> Assignment: Your copy should hold only the lines from the one holding "Sản phẩm bổ" through the last line of the records below, both included, each exact and with no pictures.

[Stored data entries]
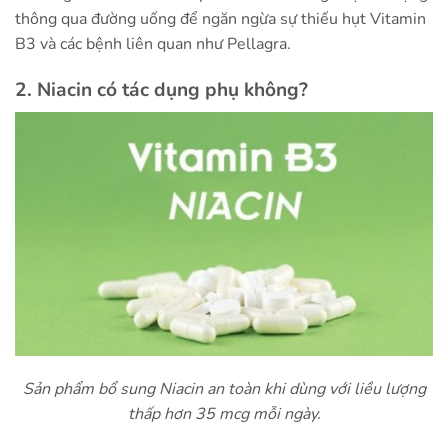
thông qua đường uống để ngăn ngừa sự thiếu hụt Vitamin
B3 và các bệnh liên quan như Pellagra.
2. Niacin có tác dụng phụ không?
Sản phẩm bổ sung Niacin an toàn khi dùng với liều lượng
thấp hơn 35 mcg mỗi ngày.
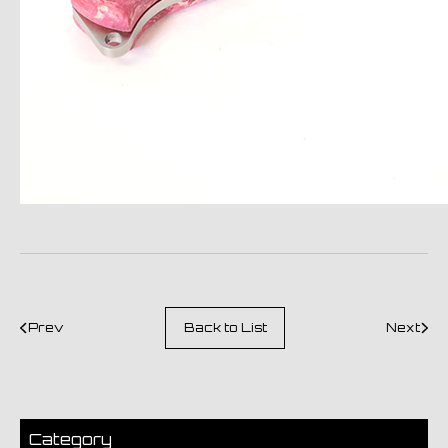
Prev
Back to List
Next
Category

> Answer for the task:
Sản phẩm bổ sung Niacin an toàn khi dùng với liều lượng
thấp hơn 35 mcg mỗi ngày.
Prev
Back to List
Next
Category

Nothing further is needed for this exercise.